FAQ: Do students get the same amount of financial aid every year?

Students are not likely to receive the same amount of financial aid every year. This can be a good thing or a bad thing but too often is a bad thing. Students must apply for financial aid each year and any changes in their families’ circumstances can affect their EFC and the amount of money awarded. This can be a good thing when a family’s situation changes for the worst and the student receives additional aid to compensate for a lower EFC. The same would be true if the EFC remained the same but the cost of attendance increases as it has been known to do.

Unfortunately, students can have the exact same EFC from year to year but receive less financial aid, or at least, less grant aid. This is referred to “front loading.” According to Mark Kantrowitz, approximately half of all colleges provides more grants or “gift aid” to students in their freshman year than in the following years. This means that students are likely to be taking out more loans each year as the grant amounts decrease.

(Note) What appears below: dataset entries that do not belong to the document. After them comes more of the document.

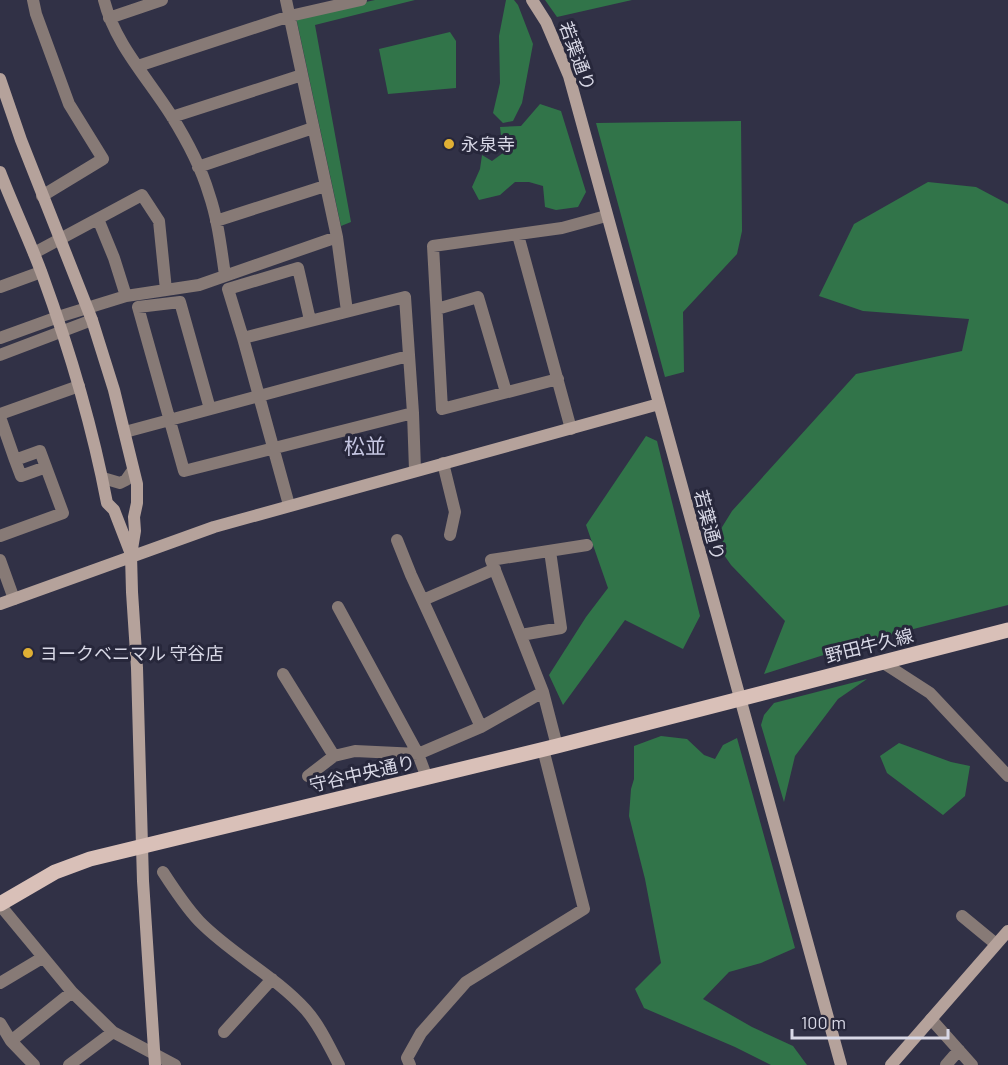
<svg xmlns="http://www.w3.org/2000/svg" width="1008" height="1065" font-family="Barlow,'Noto Sans JP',sans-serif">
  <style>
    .forest { fill: #317449 }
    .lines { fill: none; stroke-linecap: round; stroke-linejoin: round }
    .street { stroke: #877a76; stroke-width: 12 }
    .secondary { stroke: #b5a29b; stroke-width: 12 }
    .primary { stroke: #d9c0b8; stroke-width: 15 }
    .poi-dot { fill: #e0b034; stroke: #27273b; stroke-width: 2 }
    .labels { text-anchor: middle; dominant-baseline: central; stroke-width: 6; stroke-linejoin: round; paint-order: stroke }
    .street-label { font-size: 18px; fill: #d8d8e6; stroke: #27273b }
    .poi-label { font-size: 18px; fill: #d8d8e6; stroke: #27273b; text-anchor: start }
    .quarter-label { font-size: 21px; fill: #c5c6e1; stroke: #27273b }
  </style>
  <rect width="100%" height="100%" fill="#313146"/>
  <!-- forest -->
  <path class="forest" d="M 375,0 L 415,0 L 315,25 L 351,222 L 341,226 L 296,17 Z
    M 506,0 L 514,0 L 518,5 L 533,44 L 522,103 L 513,121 L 503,123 L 493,113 L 500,83 L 499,36 Z
    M 545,0 L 632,0 L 557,17 Z
    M 450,32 L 456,41 L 456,88 L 388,94 L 379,49 Z
    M 540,104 L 561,111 L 586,192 L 578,207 L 556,210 L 545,207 L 543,186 L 529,182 L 515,182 L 500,195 L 479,200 L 472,187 L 480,169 L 482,155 L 492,161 L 503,153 L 500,127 L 521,126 Z
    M 741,121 L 742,231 L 737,254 L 683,312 L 684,372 L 665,377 L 596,123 Z
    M 928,182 L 976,187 L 1008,204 L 1008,605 L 874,639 L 764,674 L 785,621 L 731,565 L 717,545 L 719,532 L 732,511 L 856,374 L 962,351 L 969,319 L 863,311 L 819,296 L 854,224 Z
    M 646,436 L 657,441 L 700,616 L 683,649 L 625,620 L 563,705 L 549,675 L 586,617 L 608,588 L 586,525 Z
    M 867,679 L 838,699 L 795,756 L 784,802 L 761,725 L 764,715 L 774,703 Z
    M 661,736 L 687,739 L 704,755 L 715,759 L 723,745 L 737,738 L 795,948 L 761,963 L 729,972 L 703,999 L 752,1027 L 793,1046 L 807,1065 L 771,1065 L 735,1047 L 644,1008 L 635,989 L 661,963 L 645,879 L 629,816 L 631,789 L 634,779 L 634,746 Z
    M 899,743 L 951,762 L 970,766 L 965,796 L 943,815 L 887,773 L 880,756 Z"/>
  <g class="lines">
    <!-- street -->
    <path class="street" d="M 33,0 L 36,14 L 69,104 L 103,159 L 42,196
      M 104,0 C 115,44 147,77 171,115 C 186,139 201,167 209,194 C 218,220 221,248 225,275
      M 286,0 L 337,237
      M 109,18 L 162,0
      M 138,66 L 290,16 L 361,0
      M 172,117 L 302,75
      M 198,167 L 313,128
      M 98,219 L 114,258 L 126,296
      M 216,221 L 325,186
      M 518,235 L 571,429
      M 34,253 L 142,195 L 159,221 L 166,290
      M 0,287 L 41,272
      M 437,309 L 478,297 L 506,392
      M 0,338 L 58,317 L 126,296 L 199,285 L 337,237 L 347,311
      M 243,338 L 228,289 L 298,268 L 310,320
      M 0,355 L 92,320
      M 558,379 L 442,409 L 433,246 L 562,228 L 606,216
      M 210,409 L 180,302 L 138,307 L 184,471 L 413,413
      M 0,414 L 79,386
      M 0,417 L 15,460 L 40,451 L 63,513 L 0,536
      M 125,432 L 408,356
      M 15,460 L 21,476 L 46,467
      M 443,463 L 455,512 L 450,535
      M 103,478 L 120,483 L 126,480 L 133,470
      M 289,505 L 243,338 L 405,297 L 413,413 L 415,470
      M 397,540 L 411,575 L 481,727
      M 0,560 L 14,599
      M 423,600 L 495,569
      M 338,607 L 418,754 L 427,778
      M 521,635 L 561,628 L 550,551
      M 882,662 L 930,693 L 1008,776
      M 283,674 L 334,756
      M 557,746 L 543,692 L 491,560 L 587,545
      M 308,776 L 334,756 L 355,751 L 418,754 L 481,727 L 543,692
      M 163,872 C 174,889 185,906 199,921 C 231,954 274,975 306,1010 C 320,1026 329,1046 339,1065
      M 0,905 L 72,992 L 113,1032 L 175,1065
      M 962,916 L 996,944
      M 0,983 L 42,958
      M 931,1019 L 972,1065
      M 0,1023 L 11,1041
      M 224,1032 L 272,979
      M 34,1065 L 11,1041 L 72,992
      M 69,1065 L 113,1032
      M 410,1065 L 407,1058 L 421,1033 L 466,982 L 584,909 L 543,749
      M 946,1065 L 959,1050"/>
    <!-- secondary -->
    <path class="secondary" d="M 532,0 L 546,22 L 569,76 L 841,1065
      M 0,79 L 21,140 L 92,320 L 114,390 L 137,484 L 137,503 L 134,517 L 135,531 L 131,555 L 132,592 L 137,668 L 143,881 L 155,1065
      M 0,172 C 13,206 29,239 42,274 C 69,348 92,424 107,503 L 114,510 L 131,554
      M 0,604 L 214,527 L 659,404
      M 891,1065 L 1008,931"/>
    <!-- primary -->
    <path class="primary" d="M 0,904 L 55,872 L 90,859 L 557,746 L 1008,630"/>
  </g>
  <!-- markers -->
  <g class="poi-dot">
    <circle cx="449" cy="144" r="6"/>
    <circle cx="28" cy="653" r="6"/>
  </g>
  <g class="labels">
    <!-- street labels -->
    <g class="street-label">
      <text transform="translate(578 56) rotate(70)">若葉通り</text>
      <text transform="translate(710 525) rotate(75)">若葉通り</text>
      <text transform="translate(869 645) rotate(-14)">野田牛久線</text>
      <text transform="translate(362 773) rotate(-13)">守谷中央通り</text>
    </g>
    <!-- poi labels -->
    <g class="poi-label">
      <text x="461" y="144">永泉寺</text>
      <text x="40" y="653">ヨークベニマル 守谷店</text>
    </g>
    <!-- quarter labels -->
    <g class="quarter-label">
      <text x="365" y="445">松並</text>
    </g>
  </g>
  <!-- scale -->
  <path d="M792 1029v9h156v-9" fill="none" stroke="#d8d8e6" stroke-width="3"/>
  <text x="801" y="1029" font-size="18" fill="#d8d8e6" stroke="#27273b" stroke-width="4.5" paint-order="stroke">100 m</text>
</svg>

You can get an idea if front loading is a concern by visiting College Navigator and comparing the amount of “Grant or Scholarship aid” freshman receive to the average for all undergraduates (This is also available on the DIY College Search Spreadsheet). For NYU, you’ll see that freshman average $30,319 while all undergraduates average $25,146. Or you can check the “Average Percentage of Need Met” at CollegeData.com. NYU met an average of 70% of freshman need but only 62% of all undergraduates.

Schools are able to get away with this because students are unlikely to transfer after their freshman year. Transfer students tend to receive even less generous financial aid awards than “native” students. In other words, after the freshman year, the school has a captive audience and doesn’t have to try as hard.

Finally, scholarships from the school not dependent on need are usually renewable for four years at the same amount only if the student maintains a specific GPA and any other eligibility requirements. Higher GPA requirements make it more likely that students will lose their merit scholarships. Students should check with the school if they have any questions concerning the scholarship requirements and any possible grace periods.

Students aren't likely to receive the same amount of aid every year because of changing family financial conditions and availability of aid.